How much does the inversion of the yield curve really matter? Analysts seem divided on this issue. On the one hand there’s no doubt that historically when the yield on short-term US treasuries rises above that on long-date 10-year bills, a recession has never been far away.
This time round though, there’s the added complication of 10 years of monetary monkeying around. The world’s propensity for cheap money has grown to the point where it’s now considered normal rather than outlandish.
And that means that the signals which retrospectively indicated that recession was on the way in 2007 and 2008 may not be applicable now.
After all, when you can borrow money from central banks in many jurisdictions for almost nothing today, how much of a predictor can the rate of income on a ten-year debt really be?
Analysts at Wells Fargo certainly give this view credence, at the very least.
Yes, there is an inversion, Wells Fargo argues, but at this point it’s not very big, and previous inversions have widened considerably before they heralded full-blown recessions.
“The recent inversion of the yield curve is not very significant in a historical context, and previous Fed purchases of Treasury securities for its QE program means that the curve is probably flatter than it otherwise would be,” said Wells Fargo.
“The curve would probably need to invert significantly and remain inverted for weeks, if not months, before it would be a reliable recession signal.”
And actually, if monetary policy was operating under normal conditions, the yield curve might not even be there.
“There is some question about the reliability of the yield curve as a recession predictor at present,” the US bank continues.
“The purchase of Treasury securities by the Federal Reserve as part of its quantitative easing program collapsed the term premium on longer-dated Treasury bonds. Researchers at the Fed estimate that the US$1.5 trillion of QE purchases of Treasury securities reduced the term premium about 60 bps. The Fed has subsequently allowed about $300 billion of Treasury securities to roll off its balance sheet, but the yield on the 10-year Treasury security today is still arguably lower than it otherwise would be.”
All of which means that if you do care to ask whether the current yield inversion does indeed herald a recession within the next few months, the answer is: maybe.
Accordingly the markets, with the attention span of a goldfish, took severe fright at the yield inversion, and then within a couple of days had moved on. There’s still the potential uplift of a trade deal between the US and China to look forward to after all, and if it’s true that some major countries in the European Union are teetering at around zero growth at the moment, the US is still powering away.

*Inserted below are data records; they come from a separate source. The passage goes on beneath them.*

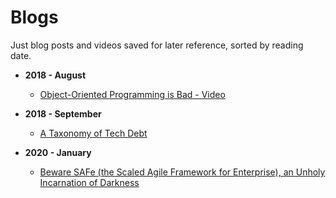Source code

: # Blogs

Just blog posts and videos saved for later reference, sorted by reading date.

- **2018 - August**
    - [Object-Oriented Programming is Bad - Video](https://www.youtube.com/watch?v=QM1iUe6IofM)
    
- **2018 - September**
    - [A Taxonomy of Tech Debt](https://technology.riotgames.com/news/taxonomy-tech-debt)

- **2020 - January**
    - [Beware SAFe (the Scaled Agile Framework for Enterprise), an Unholy Incarnation of Darkness](https://medium.com/@seandexter1/beware-safe-the-scaled-agile-framework-for-enterprise-an-unholy-incarnation-of-darkness-bf6819f6943f?source=friends_link&sk=fed0c1d135a3f0b1e7cb37c92168071a)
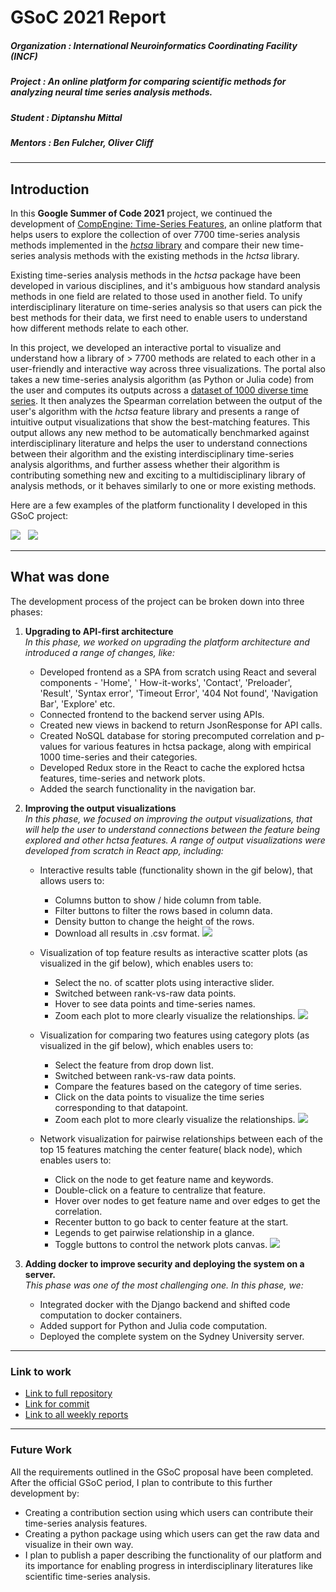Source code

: # GSoC 2021 Report

##### Organization : International Neuroinformatics Coordinating Facility (INCF)

##### Project      : An online platform for comparing scientific methods for analyzing neural time series analysis methods.

##### Student      : Diptanshu Mittal

##### Mentors      : Ben Fulcher, Oliver Cliff

---

## Introduction

In this **Google Summer of Code 2021** project, we continued the development
of [CompEngine: Time-Series Features](https://www.comp-engine-features.org/), an online platform that helps users to
explore the collection of over 7700 time-series analysis methods implemented in the
[_hctsa_ library](https://github.com/benfulcher/hctsa) and compare their new time-series analysis methods with the
existing methods in the _hctsa_ library.

Existing time-series analysis methods in the _hctsa_ package have been developed in various disciplines, and it's
ambiguous how standard analysis methods in one field are related to those used in another field. To unify
interdisciplinary literature on time-series analysis so that users can pick the best methods for their data, we first
need to enable users to understand how different methods relate to each other.

In this project, we developed an interactive portal to visualize and understand how a library of > 7700 methods are
related to each other in a user-friendly and interactive way across three visualizations. The portal also takes a new
time-series analysis algorithm (as Python or Julia code) from the user and computes its outputs across
a [dataset of 1000 diverse time series](https://figshare.com/articles/1000_Empirical_Time_series/5436136). It then
analyzes the Spearman correlation between the output of the user's algorithm with the _hctsa_ feature library and
presents a range of intuitive output visualizations that show the best-matching features. This output allows any new
method to be automatically benchmarked against interdisciplinary literature and helps the user to understand connections
between their algorithm and the existing interdisciplinary time-series analysis algorithms, and further assess whether
their algorithm is contributing something new and exciting to a multidisciplinary library of analysis methods, or it
behaves similarly to one or more existing methods.

Here are a few examples of the platform functionality I developed in this GSoC project:

![](fun.gif)
&nbsp;
![](docker+explore.gif)

--- 

## What was done

The development process of the project can be broken down into three phases:

1. **Upgrading to API-first architecture**  
   _In this phase, we worked on upgrading the platform architecture and introduced a range of changes, like:_
    * Developed frontend as a SPA from scratch using React and several components - 'Home', '
      How-it-works', 'Contact', 'Preloader', 'Result', 'Syntax error', 'Timeout Error', '404 Not found', 'Navigation
      Bar', 'Explore' etc.
    * Connected frontend to the backend server using APIs.
    * Created new views in backend to return JsonResponse for API calls.
    * Created NoSQL database for storing precomputed correlation and p-values for various features in hctsa package,
      along with empirical 1000 time-series and their categories.
    * Developed Redux store in the React to cache the explored hctsa features, time-series and network plots.
    * Added the search functionality in the navigation bar.


2. **Improving the output visualizations**  
   _In this phase, we focused on improving the output visualizations, that will help the user to understand connections
   between the feature being explored and other hctsa features. A range of output visualizations were developed from
   scratch in React app, including:_
    * Interactive results table (functionality shown in the gif below), that allows users to:
        * Columns button to show / hide column from table.
        * Filter buttons to filter the rows based in column data.
        * Density button to change the height of the rows.
        * Download all results in .csv format.
          ![](table1edited.gif)

    * Visualization of top feature results as interactive scatter plots (as visualized in the gif below), which enables
      users to:
        * Select the no. of scatter plots using interactive slider.
        * Switched between rank-vs-raw data points.
        * Hover to see data points and time-series names.
        * Zoom each plot to more clearly visualize the relationships.
          ![](scatterplot1.gif)

    * Visualization for comparing two features using category plots (as visualized in the gif below), which enables
      users to:
        * Select the feature from drop down list.
        * Switched between rank-vs-raw data points.
        * Compare the features based on the category of time series.
        * Click on the data points to visualize the time series corresponding to that datapoint.
        * Zoom each plot to more clearly visualize the relationships.
          ![](category.gif)

    * Network visualization for pairwise relationships between each of the top 15 features matching the center feature(
      black node), which enables users to:
        * Click on the node to get feature name and keywords.
        * Double-click on a feature to centralize that feature.
        * Hover over nodes to get feature name and over edges to get the correlation.
        * Recenter button to go back to center feature at the start.
        * Legends to get pairwise relationship in a glance.
        * Toggle buttons to control the network plots canvas.
          ![](network.gif)


3. **Adding docker to improve security and deploying the system on a server.**  
   _This phase was one of the most challenging one. In this phase, we:_
    * Integrated docker with the Django backend and shifted code computation to docker containers.
    * Added support for Python and Julia code computation.
    * Deployed the complete system on the Sydney University server.

--- 

### Link to work

* [Link to full repository](https://github.com/NeuralSystemsAndSignals/Comp-Engine-Features)
* [Link for commit]()
* [Link to all weekly reports](https://drive.google.com/drive/folders/1AFOCfBi7diJDrial1N8fYX55vpZGoOjI?usp=sharing)

---

### Future Work

All the requirements outlined in the GSoC proposal have been completed. After the official GSoC period, I plan to
contribute to this further development by:

* Creating a contribution section using which users can contribute their time-series analysis features.
* Creating a python package using which users can get the raw data and visualize in their own way.
* I plan to publish a paper describing the functionality of our platform and its importance for enabling progress in
  interdisciplinary literatures like scientific time-series analysis. 
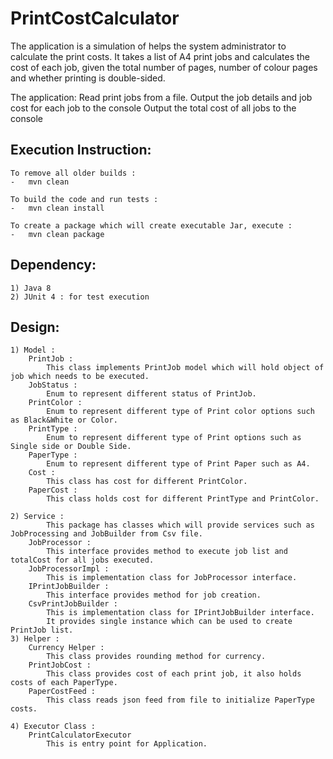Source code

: # PrintCostCalculator


The application is a simulation of helps the system administrator to calculate the print costs. It takes a list of A4 print jobs and calculates the cost of each job, given the total number of pages, number of colour pages and whether printing is double-sided.

The application:
Read print jobs from a file.
Output the job details and job cost for each job to the console
Output the total cost of all jobs to the console

Execution Instruction:
---------------------

	To remove all older builds :
	-	mvn clean
	
	To build the code and run tests :
	-	mvn clean install
	
	To create a package which will create executable Jar, execute :
	-	mvn clean package

Dependency:
-----------
	1) Java 8
	2) JUnit 4 : for test execution
	

Design:
------
	1) Model :
		PrintJob :
			This class implements PrintJob model which will hold object of job which needs to be executed.
		JobStatus :
			Enum to represent different status of PrintJob.
		PrintColor : 
			Enum to represent different type of Print color options such as Black&White or Color.
		PrintType : 
			Enum to represent different type of Print options such as Single side or Double Side.
		PaperType : 
			Enum to represent different type of Print Paper such as A4.
		Cost :
			This class has cost for different PrintColor.
		PaperCost :
			This class holds cost for different PrintType and PrintColor.
		
	2) Service :
			This package has classes which will provide services such as JobProcessing and JobBuilder from Csv file.
		JobProcessor :
			This interface provides method to execute job list and totalCost for all jobs executed.
		JobProcessorImpl :
			This is implementation class for JobProcessor interface.
		IPrintJobBuilder :
			This interface provides method for job creation.
		CsvPrintJobBuilder :
			This is implementation class for IPrintJobBuilder interface. 
			It provides single instance which can be used to create PrintJob list.				 
	3) Helper :
		Currency Helper :
			This class provides rounding method for currency.
		PrintJobCost :
			This class provides cost of each print job, it also holds costs of each PaperType.
		PaperCostFeed :
			This class reads json feed from file to initialize PaperType costs.	
	
	4) Executor Class :
		PrintCalculatorExecutor
			This is entry point for Application.

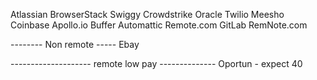 Atlassian
BrowserStack
Swiggy
Crowdstrike
Oracle
Twilio
Meesho
Coinbase
Apollo.io
Buffer
Automattic
Remote.com
GitLab
RemNote.com


-------- Non remote -----
Ebay


-------------------- remote low pay --------------
Oportun - expect 40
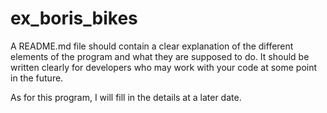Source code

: # ex_boris_bikes

A README.md file should contain a clear explanation of the different elements of the program and what they are supposed to do. It should be written clearly for developers who may work with your code at some point in the future. 

As for this program, I will fill in the details at a later date. 
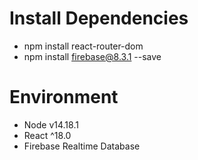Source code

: # Install Dependencies
 * npm install react-router-dom
 * npm install firebase@8.3.1 --save

# Environment 
 * Node v14.18.1
 * React ^18.0
 * Firebase Realtime Database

On the one hand, traders have viewed the Fed’s sudden dovishness on interest rates this year as a cause for alarm. But on the other hand, the view is that the Fed is at least across the problem of the disparity in growth between the US and its major, non-Chinese, rivals.
The trouble is, of course, that it’s not just the yield inversion that’s creating the negative sentiment. Chinese growth is slowing. We’ve known that for some time, but the trend is becoming increasingly marked. This month’s manufacturing figures were particularly poor. Growth in the US is slowing too, although not yet at rates that need cause concern. Japan continues to stagnate, Germany is teetering on recession and Italy is already in one.
What’s more, signs of the continued fraying at the edges of the global economic order continue to make themselves manifest. Italy has signed up to the Chinese Belt and Road Initiative, much to the displeasure of its US and European allies. The Brexit chaos continues, with no end in sight, despite the various deadlines that are presenting themselves.
And President Trump has essentially nullified international law in recognising the Israeli occupation of the Golan Heights. By the same logic, he should also recognise the Russian occupation of the Crimea and the eastern Ukraine. And maybe he will, now that the pressure of the Russia investigation is off.
That all leads to a level of uncertainty that to some extent will discourage investment decisions and hasten further any potential slowdown.
Paradoxically though, it may not be too bad for the dollar, which is why gold hasn’t risen further on this preponderance of negativity. In fact, the Fed is looking like the most resilient financial institution out there at the moment, and that ought to support the dollar quite well.
The corresponding drag on US markets is, at least for the time being, likely to be discounted by the ongoing strength of US economic growth. Which in turn will bring buyers in for the dollar, creating a short-term virtuous circle. How long it will last, remains to be seen.
But if the size and duration of that yield inversion lengthens, then we may be in for a bumpy ride.